فَأَقْبَلَتِ امْرَأَتُهُ فِي صَرَّةٍ فَصَكَّتْ وَجْهَهَا وَقَالَتْ عَجُوزٌ عَقِيمٌ
Süleyman Ateş
Karısı (Sare) çığlık içinde geldi (hayretten elini) yüzüne vurarak: "(Ben) Kısır bir koca karı(yım, benden nasıl çocuk olur)?" dedi.
Alİ Bulaç
Böylece karısı çığlıklar kopararak geldi ve yüzüne vurarak: "Kısır, yaşlı bir kadın (mı doğum yapacakmış)? dedi.
Diyanet İşleri
Bunun üzerine karısı hayretle seslenerek geldi, elleriyle yüzünü kapayarak: "kısır bir kocakarı!" dedi.
Abdulbakî Gölpınarlı
Derken karısı, onlara dönmüştü de bir çığlık atıp eliyle yüzüne vurmuştu ve ben kısır bir kocakarıyım demişti.
Öztürk
Derken, karısı bir çığlık içinde döndü; yüzüne vurarak şöyle dedi: "Ben, doğurma yaşını geçmiş bir kocakarıyım!"
Çeviriyazı
feaḳbeleti-mraetühû fî ṣarratin feṣakket vechehâ veḳâlet `acûzün `aḳîm.
Diyanet Vakfı
Karısı çığlık atarak geldi.

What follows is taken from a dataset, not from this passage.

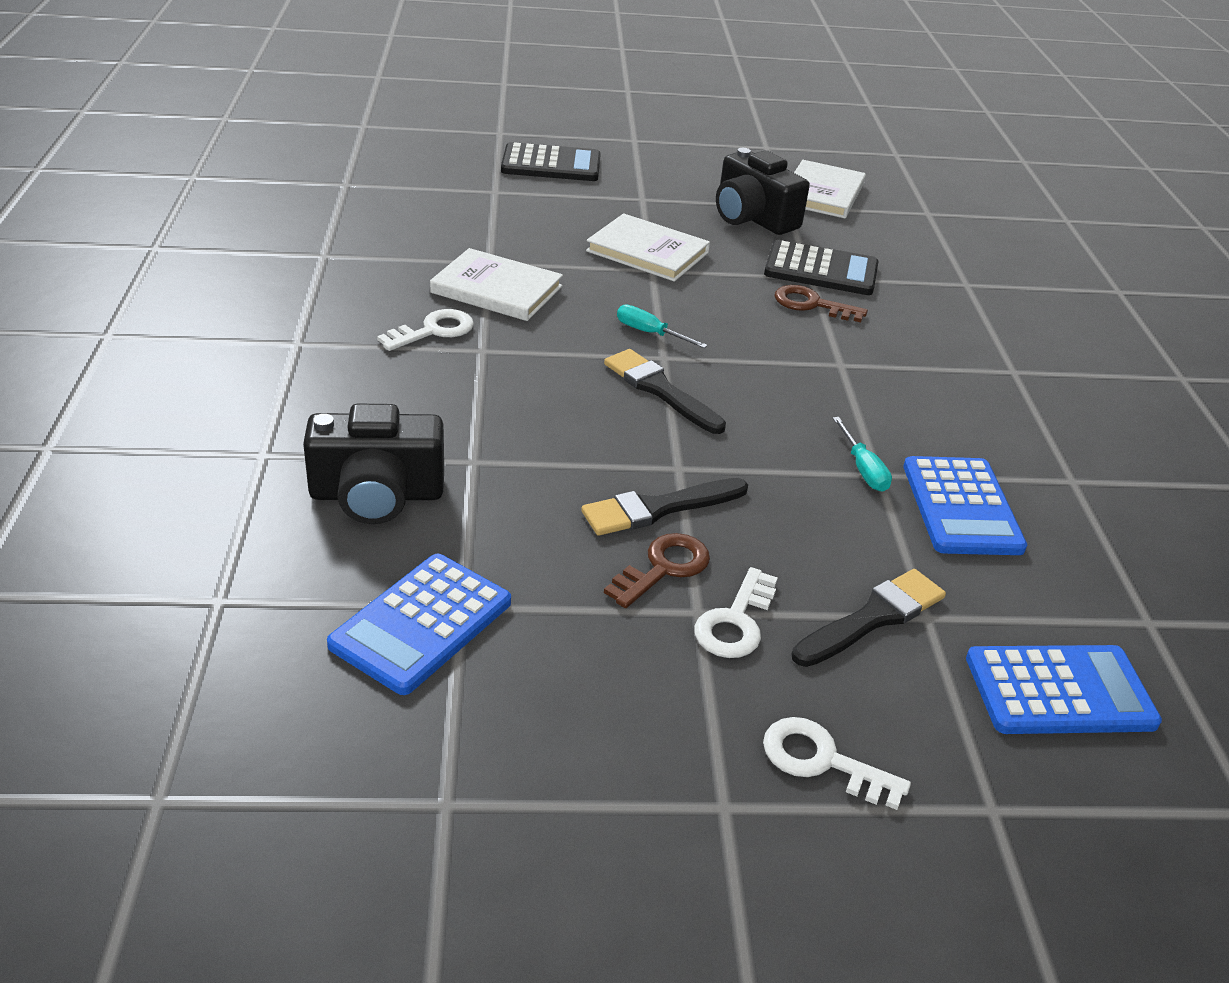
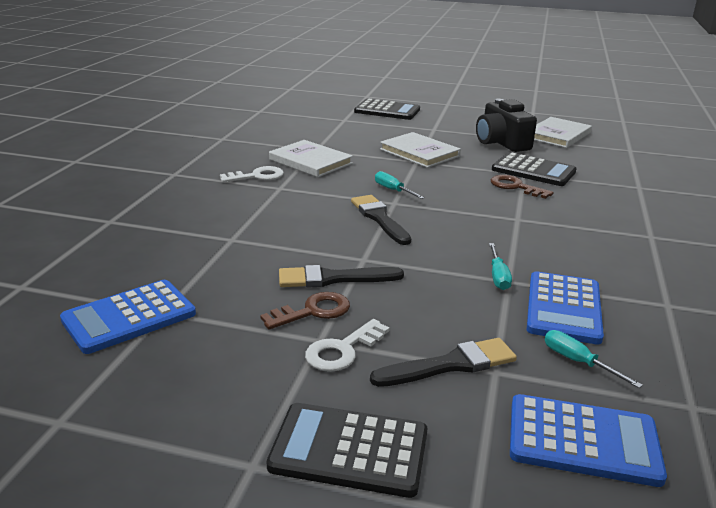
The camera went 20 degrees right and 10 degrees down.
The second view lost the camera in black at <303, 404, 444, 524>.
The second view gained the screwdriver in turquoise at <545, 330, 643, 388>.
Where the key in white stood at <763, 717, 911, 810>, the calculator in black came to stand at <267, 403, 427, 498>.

Elini yüzüne çarparak: "Ben kısır bir kocakarıyım!" dedi.
Elmalılı Hamdi Yazır
Bunun üzerine karısı (Sâre) bir çığlık atarak geldi ve elini yüzüne vurarak: "Ben kısır bir kocakarıyım, nasıl çocuğum olur?" dedi.
Suat Yıldırım
Evin öbür köşesinden bunu duyan eşi, elini yüzüne vurarak: “Vay başıma gelene! Ben kısır bir kocakarı iken mi doğuracağım!” diye çığlık attı.
Edip Yüksel
Karısı hayret içinde, (hayretten) yüzüne vurarak, "Kısır bir yaşlı kadın!" dedi.